Peki pornografi nedir? Seyrettiğimiz, dinlediğimiz, okuduğumuz her şey gibi bir kurgudur. Belki de en güzel örneklerinden birisi de Witold Gombrowicz'in Pornografi romanıdır. Okumanızı tavsiye ederim, çünkü pornografiye bambaşka bir gözle bakacaksınız. Üstelik pornografi denince gözünüzün önüne getirdiğiniz her şeyden farklı bir şekilde.
“İnsan mutlak olana, eksiksizliğe, gerçeğe, tanrıya, tam bir olgunluğa yönelir. Her şeyi kavramak ve kendini bütünüyle gerçekleştirmek ister. Uyduğu ahlâk buyruğu budur. Oysa pornografide, insanın çok daha gizli, hatta bir anlamda yasadışı bir başka amacı ortaya çıkıyor: Tamamlanmamışa, yetkinsizliğe, düşmüşlüğe duyduğu ihtiyaç…”
Sonuçta üniversiteler öğrencilerin hayatı sınamaya başladıkları, analitik düşünmeye başlayarak sınırları zorlamayı denedikleri bir yerse eğer (ki öyle de olmalıdır) bitirme tezi olarak özgürlüğü sınamak adına porno çeken ve oynayan öğrencileri, öğrencilerin yaptığı işin arkasında duran hocalarını kutlamak gerekir. Tarantino'nun bile en büyük hayallerinden birisi iyi bir porno film çekmekken, bırakın da bari gençler biraz daha özgür düşünebilsinler. Nasılsa hayatın gerçekleri zaman içinde, hiç istemeseler de onları törpüleyecektir. Ama özgürce düşünebildikleri için, özgürlüğün temelini atabildikleri için hayata çok daha sağlıklı uyum sağlayacaklardır. Pornografik bilgi, kurgunun belki de gerçeğe en yakın olanıdır ve tam da bu yüzden özgürlüktür. :)

Yorumlar

  1. Güzel bir yazı blog'unu takip edeceğim bundan sonra

    YanıtlaSil
  2. teşekkürler. ben de senin blogunu takibe aldım ;)

    YanıtlaSil
  3. Konudan biraz (aslında bayağı bir) sapacağım ama Bilgi Üniversitesi'nin politik baskılara karşı en küçük bir direnç gösterememesi çok canımı sıkıyor. Son olarak, Efes'in düzenlediği festivalde içki satışının yasaklanması da bunun örneği.

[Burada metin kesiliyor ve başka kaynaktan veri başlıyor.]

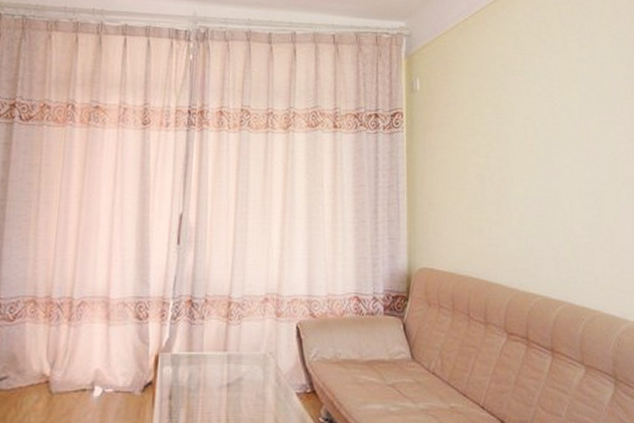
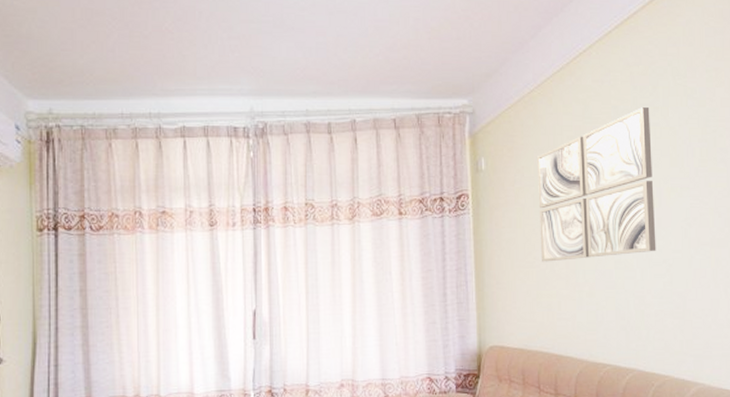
wall art: none [469,43,585,186] -> present [536,107,656,262]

    Önceden de bu kadar çok özel üniversite var mıydı bilmiyorum ama bu yıl adını ilk defa duyduğum bir sürü yeni özel üniversiteyle karşılaştım. Tamam, üniversite sayımızın çok olması güzel bir şey ama hepsi de Bilgi Üniversitesi gibi görüntüden ibaret, hiçbir duruş sergileyemeyen kofti kurumlar olacaksa hiç açılmasınlar daha iyi.